─── Dataset

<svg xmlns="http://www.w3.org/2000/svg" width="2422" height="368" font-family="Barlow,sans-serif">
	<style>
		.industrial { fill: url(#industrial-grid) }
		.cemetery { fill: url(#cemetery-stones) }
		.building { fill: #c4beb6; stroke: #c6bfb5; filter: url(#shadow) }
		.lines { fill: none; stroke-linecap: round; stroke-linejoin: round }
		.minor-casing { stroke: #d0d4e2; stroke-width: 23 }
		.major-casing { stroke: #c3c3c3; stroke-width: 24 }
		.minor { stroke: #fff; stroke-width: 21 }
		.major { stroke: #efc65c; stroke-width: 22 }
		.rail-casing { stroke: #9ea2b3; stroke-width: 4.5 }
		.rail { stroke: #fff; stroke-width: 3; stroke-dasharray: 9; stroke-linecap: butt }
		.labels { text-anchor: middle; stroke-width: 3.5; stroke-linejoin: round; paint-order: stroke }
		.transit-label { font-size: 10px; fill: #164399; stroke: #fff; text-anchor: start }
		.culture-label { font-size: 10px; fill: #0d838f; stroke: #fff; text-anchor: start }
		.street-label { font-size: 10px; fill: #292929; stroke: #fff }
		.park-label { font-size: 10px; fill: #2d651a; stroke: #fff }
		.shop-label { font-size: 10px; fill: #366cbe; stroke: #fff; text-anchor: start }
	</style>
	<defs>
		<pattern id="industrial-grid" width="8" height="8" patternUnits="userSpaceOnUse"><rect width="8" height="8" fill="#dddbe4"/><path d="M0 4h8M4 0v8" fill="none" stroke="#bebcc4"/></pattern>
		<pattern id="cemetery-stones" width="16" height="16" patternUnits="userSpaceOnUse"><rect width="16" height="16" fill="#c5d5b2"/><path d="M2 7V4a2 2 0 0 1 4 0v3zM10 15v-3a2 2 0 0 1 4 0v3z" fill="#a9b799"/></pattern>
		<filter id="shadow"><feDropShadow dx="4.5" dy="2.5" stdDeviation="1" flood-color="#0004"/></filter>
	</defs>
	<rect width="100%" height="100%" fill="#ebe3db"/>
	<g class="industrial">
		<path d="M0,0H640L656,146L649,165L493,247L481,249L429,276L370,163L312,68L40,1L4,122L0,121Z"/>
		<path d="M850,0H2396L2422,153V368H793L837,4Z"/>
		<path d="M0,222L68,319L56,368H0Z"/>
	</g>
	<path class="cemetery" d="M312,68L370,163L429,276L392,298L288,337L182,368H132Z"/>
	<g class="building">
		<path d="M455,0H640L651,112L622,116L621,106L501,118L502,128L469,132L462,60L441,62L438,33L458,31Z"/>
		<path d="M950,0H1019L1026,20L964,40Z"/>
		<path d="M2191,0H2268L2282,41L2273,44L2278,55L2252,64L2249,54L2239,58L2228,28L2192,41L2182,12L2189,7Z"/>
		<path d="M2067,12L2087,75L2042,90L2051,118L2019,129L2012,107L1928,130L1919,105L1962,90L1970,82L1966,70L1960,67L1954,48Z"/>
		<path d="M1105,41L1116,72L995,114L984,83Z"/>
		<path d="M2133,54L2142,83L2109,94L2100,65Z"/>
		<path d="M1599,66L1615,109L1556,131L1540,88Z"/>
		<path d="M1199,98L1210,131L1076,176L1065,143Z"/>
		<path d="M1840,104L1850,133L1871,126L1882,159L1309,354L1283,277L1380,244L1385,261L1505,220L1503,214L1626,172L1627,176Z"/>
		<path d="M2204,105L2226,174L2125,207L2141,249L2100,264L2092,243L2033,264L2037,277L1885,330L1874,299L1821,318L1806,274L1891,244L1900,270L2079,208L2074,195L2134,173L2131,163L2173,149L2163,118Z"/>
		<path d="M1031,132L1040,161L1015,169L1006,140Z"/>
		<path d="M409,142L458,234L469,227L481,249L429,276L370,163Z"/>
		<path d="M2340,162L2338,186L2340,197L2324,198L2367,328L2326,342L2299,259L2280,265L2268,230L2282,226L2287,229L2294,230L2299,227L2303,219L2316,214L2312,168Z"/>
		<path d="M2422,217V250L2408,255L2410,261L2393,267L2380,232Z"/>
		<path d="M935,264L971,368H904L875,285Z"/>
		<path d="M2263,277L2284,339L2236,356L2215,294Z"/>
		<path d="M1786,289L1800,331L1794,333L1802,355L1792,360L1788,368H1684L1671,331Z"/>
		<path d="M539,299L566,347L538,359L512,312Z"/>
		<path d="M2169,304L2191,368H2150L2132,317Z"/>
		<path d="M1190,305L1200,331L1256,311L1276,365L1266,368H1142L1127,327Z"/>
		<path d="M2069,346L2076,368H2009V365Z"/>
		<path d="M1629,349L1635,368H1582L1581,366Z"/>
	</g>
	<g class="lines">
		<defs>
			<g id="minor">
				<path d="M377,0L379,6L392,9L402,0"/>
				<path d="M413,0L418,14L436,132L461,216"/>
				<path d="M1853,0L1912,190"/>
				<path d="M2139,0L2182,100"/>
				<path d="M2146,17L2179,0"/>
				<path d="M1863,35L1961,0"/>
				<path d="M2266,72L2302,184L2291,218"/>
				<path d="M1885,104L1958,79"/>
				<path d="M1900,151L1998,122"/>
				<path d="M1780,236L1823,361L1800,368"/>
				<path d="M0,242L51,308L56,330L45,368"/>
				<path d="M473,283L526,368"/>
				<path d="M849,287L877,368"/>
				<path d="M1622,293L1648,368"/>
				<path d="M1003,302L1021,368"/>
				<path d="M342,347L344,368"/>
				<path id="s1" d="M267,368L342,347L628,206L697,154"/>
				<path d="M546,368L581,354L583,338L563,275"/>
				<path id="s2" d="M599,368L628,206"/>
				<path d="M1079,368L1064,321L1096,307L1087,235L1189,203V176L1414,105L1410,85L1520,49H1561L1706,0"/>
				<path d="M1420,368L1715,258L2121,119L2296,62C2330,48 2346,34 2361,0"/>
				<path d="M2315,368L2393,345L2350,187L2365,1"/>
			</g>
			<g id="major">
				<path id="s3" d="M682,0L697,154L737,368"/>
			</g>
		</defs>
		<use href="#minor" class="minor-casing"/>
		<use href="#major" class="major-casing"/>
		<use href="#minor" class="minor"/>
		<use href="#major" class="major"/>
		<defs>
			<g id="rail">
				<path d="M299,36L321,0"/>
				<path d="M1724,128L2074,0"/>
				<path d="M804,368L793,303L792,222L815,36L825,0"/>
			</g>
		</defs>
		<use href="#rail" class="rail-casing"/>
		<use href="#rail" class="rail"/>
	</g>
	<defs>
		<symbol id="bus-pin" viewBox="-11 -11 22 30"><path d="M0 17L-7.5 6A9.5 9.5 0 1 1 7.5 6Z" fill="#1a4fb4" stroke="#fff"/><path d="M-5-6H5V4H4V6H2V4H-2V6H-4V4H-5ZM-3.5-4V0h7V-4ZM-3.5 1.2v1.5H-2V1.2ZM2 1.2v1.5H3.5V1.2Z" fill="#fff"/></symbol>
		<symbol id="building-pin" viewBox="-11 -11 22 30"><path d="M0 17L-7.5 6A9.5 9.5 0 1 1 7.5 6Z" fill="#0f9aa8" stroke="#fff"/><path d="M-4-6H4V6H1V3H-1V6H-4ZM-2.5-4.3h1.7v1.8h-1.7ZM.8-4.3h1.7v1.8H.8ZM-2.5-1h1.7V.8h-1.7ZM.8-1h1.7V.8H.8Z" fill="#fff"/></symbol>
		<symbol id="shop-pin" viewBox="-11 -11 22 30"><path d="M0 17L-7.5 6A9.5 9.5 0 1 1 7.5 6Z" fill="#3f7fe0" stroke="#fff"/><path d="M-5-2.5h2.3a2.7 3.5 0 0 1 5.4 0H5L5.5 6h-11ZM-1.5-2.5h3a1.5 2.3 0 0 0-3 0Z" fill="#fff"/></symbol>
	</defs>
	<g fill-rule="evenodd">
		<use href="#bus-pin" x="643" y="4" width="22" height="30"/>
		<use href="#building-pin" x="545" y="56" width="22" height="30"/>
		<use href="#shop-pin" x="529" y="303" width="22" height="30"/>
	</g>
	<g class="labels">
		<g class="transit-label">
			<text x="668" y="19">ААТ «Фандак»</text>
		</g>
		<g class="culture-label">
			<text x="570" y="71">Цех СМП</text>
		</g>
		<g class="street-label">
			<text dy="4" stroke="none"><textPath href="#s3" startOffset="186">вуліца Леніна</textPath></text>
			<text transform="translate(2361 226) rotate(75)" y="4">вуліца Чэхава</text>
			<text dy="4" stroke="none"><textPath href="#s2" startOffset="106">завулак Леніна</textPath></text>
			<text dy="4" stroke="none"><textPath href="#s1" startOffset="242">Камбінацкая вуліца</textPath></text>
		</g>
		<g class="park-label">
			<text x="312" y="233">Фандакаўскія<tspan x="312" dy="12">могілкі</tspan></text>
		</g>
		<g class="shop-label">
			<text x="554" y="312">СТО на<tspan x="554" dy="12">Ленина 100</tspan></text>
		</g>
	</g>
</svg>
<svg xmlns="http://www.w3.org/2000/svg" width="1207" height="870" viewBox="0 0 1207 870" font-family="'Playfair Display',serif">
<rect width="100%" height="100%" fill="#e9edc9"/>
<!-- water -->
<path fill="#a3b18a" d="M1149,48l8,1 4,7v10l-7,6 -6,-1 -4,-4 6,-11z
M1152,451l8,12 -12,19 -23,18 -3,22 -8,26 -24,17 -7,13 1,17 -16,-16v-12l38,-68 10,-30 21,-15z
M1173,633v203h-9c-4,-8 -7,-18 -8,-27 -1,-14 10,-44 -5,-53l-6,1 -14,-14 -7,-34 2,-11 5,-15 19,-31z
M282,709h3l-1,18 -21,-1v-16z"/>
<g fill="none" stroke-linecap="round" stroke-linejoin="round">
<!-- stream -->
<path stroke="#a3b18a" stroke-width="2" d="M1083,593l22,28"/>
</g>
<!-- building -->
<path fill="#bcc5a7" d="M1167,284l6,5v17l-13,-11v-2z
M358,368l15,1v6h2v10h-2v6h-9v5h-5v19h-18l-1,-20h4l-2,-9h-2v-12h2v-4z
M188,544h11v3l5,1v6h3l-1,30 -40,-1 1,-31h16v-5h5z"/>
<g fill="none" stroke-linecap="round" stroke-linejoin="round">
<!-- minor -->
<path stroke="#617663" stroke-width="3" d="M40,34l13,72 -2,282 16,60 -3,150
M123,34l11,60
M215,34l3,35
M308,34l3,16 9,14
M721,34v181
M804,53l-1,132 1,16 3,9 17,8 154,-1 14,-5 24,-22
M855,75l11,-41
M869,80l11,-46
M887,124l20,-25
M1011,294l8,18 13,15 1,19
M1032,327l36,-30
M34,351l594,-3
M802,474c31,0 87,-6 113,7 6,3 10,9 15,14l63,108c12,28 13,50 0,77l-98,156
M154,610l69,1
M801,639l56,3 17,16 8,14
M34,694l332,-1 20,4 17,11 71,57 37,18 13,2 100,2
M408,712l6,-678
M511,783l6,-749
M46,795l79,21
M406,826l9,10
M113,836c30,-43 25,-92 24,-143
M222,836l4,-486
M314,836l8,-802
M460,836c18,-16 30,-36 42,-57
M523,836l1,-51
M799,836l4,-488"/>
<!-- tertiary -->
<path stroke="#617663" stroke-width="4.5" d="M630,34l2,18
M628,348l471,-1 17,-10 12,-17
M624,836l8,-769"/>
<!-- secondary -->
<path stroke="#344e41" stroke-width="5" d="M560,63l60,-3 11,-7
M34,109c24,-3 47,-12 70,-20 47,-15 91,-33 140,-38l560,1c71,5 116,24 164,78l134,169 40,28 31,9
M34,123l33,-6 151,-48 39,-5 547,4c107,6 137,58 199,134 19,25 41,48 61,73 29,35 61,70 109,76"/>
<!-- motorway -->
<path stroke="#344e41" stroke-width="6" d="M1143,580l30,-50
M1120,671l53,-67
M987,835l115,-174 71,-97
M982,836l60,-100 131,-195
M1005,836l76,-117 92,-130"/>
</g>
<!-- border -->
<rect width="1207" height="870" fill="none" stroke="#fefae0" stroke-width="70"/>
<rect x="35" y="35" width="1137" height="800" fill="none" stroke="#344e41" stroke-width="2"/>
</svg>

──────

__What the exercise asks__
From the entries above, show each line that includes the string "Леніна".

__Finished exercise__
			<text dy="4" stroke="none"><textPath href="#s3" startOffset="186">вуліца Леніна</textPath></text>
			<text dy="4" stroke="none"><textPath href="#s2" startOffset="106">завулак Леніна</textPath></text>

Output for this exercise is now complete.